Back in his day, the T. rex could clear a scene just by eyeing it. He wasn’t the most well-received among his peers; get cornered by that monster, they knew, and you were plain out of luck. Chance encounters with the tyrant lizard king were to be avoided at all costs – nothing good could ever come of that.
What a difference 66 million years can make.
Now Mr. Popularity, the life of the party, the T. rex draws a crowd wherever he goes these days. People come to him. Museums and educational centers don’t just welcome him, they vie for him, hunt him down.

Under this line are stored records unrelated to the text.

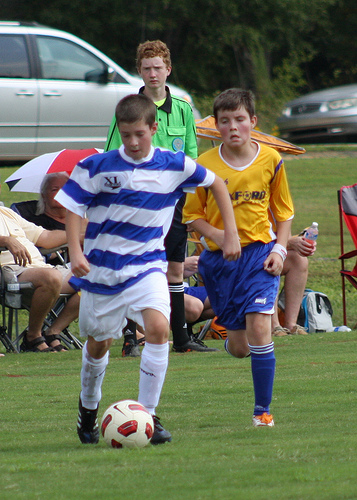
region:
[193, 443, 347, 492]
The grass is green.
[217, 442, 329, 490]
The grass is short.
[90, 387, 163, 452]
The ball is red and white.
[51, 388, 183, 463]
The person is wearing black shoes.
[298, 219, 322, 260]
The person is holding a plastic bottle.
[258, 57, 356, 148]
Cars are in the background.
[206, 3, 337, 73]
Trees are in the background.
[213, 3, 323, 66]
The trees have leaves on them.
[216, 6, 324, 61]
The trees are green.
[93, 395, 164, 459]
The ball is a soccer ball.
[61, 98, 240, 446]
a young boy playing soccer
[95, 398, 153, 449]
a red and white soccer ball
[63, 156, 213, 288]
a blue and white striped polo shirt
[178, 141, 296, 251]
a yellow soccer jersey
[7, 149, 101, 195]
a red white and black umbrella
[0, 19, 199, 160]
a parked silver minivan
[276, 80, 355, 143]
a parked silver car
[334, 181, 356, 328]
a red folding chair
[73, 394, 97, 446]
a black and white soccer shoe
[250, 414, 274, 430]
an orange and white soccer shoe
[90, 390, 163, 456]
The ball is round.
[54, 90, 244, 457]
The boy is playing soccer.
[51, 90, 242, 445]
The boy is wearing shin guards.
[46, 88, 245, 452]
The boy is wearing a shirt.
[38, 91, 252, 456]
Boy's shirt is striped.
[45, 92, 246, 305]
The shirt is blue and white.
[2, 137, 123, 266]
Woman is holding an umbrella.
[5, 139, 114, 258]
The umbrella is open.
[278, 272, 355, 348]
A bag sitting on the grass.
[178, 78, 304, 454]
young boy running on soccer field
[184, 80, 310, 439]
boy wearing yellow shirt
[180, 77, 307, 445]
boy wearing blue shorts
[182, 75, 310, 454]
boy with short dark hair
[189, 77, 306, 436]
boy wearing white wristband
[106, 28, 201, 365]
boy wearing green collared shirt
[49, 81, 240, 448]
boy kicking soccer ball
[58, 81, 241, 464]
boy wearing blue and white striped shirt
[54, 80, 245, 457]
boy wearing white shirt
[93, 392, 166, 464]
red and white soccer ball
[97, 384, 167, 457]
A red and white soccer ball.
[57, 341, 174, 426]
White shin guards.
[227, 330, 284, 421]
Blue shin guards.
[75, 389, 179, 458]
Black shoes.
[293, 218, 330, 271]
A plastic water bottle.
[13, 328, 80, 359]
A pair of mens sandals.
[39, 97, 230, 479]
A boy about to kick a soccer ball.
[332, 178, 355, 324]
A red chair.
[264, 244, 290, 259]
A white wristband.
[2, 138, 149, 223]
A red, white, and blue umbrella.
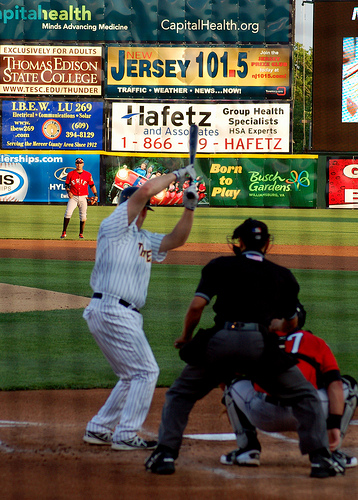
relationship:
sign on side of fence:
[99, 152, 319, 206] [211, 455, 269, 485]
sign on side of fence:
[99, 152, 319, 206] [3, 149, 355, 212]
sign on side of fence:
[99, 152, 319, 206] [0, 1, 356, 208]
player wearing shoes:
[64, 251, 203, 470] [111, 435, 158, 453]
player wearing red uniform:
[219, 320, 354, 469] [247, 330, 340, 393]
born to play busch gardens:
[56, 465, 120, 500] [191, 153, 323, 211]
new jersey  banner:
[60, 255, 109, 328] [107, 44, 291, 101]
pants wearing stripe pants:
[74, 297, 191, 440] [74, 297, 191, 440]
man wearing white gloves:
[55, 161, 202, 454] [171, 161, 208, 211]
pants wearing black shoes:
[74, 297, 191, 440] [141, 449, 175, 475]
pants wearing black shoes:
[74, 297, 191, 440] [307, 454, 345, 478]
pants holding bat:
[74, 297, 191, 440] [187, 124, 198, 199]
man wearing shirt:
[90, 161, 202, 447] [64, 161, 170, 315]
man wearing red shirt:
[50, 151, 99, 245] [60, 169, 99, 197]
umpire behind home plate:
[142, 216, 347, 478] [185, 430, 236, 444]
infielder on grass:
[66, 159, 88, 231] [7, 210, 47, 224]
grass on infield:
[1, 203, 356, 390] [17, 250, 356, 401]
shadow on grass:
[165, 213, 357, 222] [1, 203, 356, 390]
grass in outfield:
[1, 203, 356, 390] [6, 188, 356, 260]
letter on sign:
[109, 47, 125, 83] [106, 40, 299, 102]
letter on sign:
[125, 56, 138, 85] [102, 45, 287, 97]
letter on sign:
[176, 53, 196, 84] [106, 40, 299, 102]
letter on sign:
[177, 56, 192, 81] [103, 90, 305, 162]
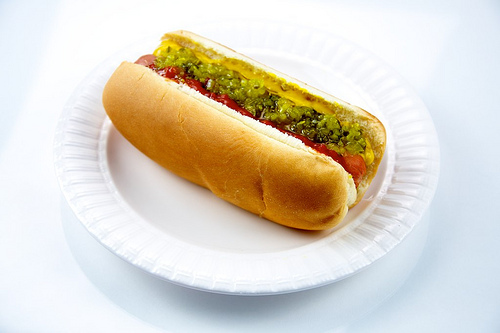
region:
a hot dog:
[95, 20, 390, 228]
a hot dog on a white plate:
[55, 25, 433, 285]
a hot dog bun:
[100, 66, 181, 157]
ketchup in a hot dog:
[162, 66, 192, 82]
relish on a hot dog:
[211, 67, 241, 92]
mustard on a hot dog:
[230, 60, 256, 77]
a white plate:
[48, 170, 165, 292]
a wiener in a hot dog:
[346, 151, 368, 182]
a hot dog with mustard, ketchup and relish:
[97, 20, 383, 221]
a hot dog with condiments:
[96, 23, 401, 238]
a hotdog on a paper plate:
[41, 15, 446, 302]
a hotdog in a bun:
[104, 26, 389, 231]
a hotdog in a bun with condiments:
[98, 23, 387, 235]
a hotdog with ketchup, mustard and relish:
[301, 104, 393, 233]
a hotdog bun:
[285, 138, 362, 238]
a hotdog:
[350, 156, 370, 184]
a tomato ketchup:
[290, 136, 335, 159]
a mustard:
[155, 40, 170, 51]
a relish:
[241, 84, 268, 105]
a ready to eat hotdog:
[94, 24, 394, 299]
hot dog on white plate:
[53, 20, 449, 299]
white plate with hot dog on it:
[87, 18, 442, 293]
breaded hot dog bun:
[105, 135, 332, 225]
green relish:
[192, 58, 232, 78]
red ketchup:
[162, 67, 198, 85]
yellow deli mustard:
[153, 30, 178, 50]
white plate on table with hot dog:
[23, 10, 494, 309]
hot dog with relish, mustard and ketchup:
[109, 31, 391, 228]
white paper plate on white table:
[15, 18, 472, 331]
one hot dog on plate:
[85, 32, 443, 269]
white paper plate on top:
[200, 255, 232, 267]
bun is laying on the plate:
[222, 141, 250, 174]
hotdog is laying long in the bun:
[357, 164, 365, 172]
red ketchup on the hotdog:
[166, 65, 184, 80]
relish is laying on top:
[200, 76, 239, 80]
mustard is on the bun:
[297, 91, 307, 101]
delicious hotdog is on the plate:
[98, 31, 400, 228]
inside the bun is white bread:
[248, 127, 293, 141]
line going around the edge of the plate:
[67, 197, 132, 211]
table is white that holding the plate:
[450, 291, 473, 308]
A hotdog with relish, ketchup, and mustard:
[100, 17, 390, 234]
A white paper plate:
[46, 11, 441, 297]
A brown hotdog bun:
[97, 25, 387, 240]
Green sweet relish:
[155, 35, 370, 155]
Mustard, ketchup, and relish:
[136, 26, 383, 186]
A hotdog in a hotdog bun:
[97, 17, 399, 238]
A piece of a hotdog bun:
[101, 58, 361, 235]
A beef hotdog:
[132, 50, 378, 180]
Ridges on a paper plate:
[372, 187, 443, 237]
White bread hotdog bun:
[101, 19, 391, 234]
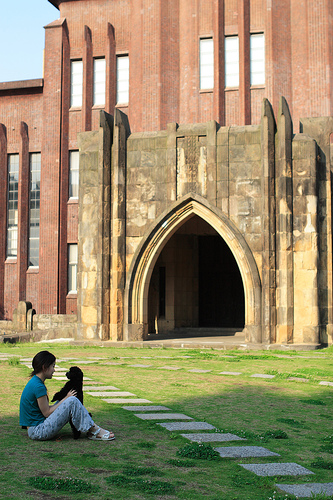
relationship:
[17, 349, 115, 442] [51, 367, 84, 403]
girl holding dog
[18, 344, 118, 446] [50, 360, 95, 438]
girl holding dog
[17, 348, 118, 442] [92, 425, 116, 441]
she wearing sandals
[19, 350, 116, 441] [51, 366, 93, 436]
woman holding dog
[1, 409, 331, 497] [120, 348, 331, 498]
shadow on grass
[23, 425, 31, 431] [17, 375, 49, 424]
skin exposed underneath shirt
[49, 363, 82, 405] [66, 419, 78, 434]
dog on legs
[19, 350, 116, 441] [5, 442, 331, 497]
woman sitting in grass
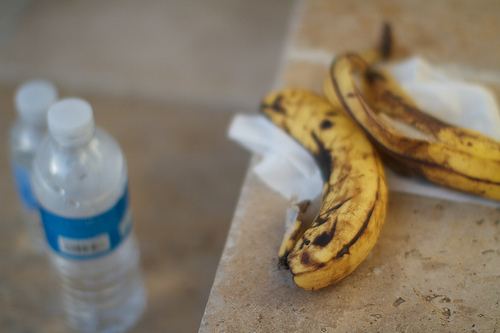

And that’s exactly what Phil Manning, paleontology professor and newly appointed director of the College’s Mace Brown Natural History Museum, and his wife, Victoria Egerton, adjunct faculty member of the geology department, did to get the 13-foot-tall, 41-foot-long cast of “Bucky,” an adolescent T. rex, mounted in the Sciences and Mathematics Building’s atrium for all of 2016.
On loan from the Children’s Museum of Indianapolis – which the College is working with on various outreach, research and teaching projects, including expeditions to Wyoming and South Dakota – Bucky is a welcome addition to campus and is attracting the attention and imaginations of schoolchildren, CofC students and adults alike.
Indeed, if it was hospitality the T. rex was after, he’s found it at the College.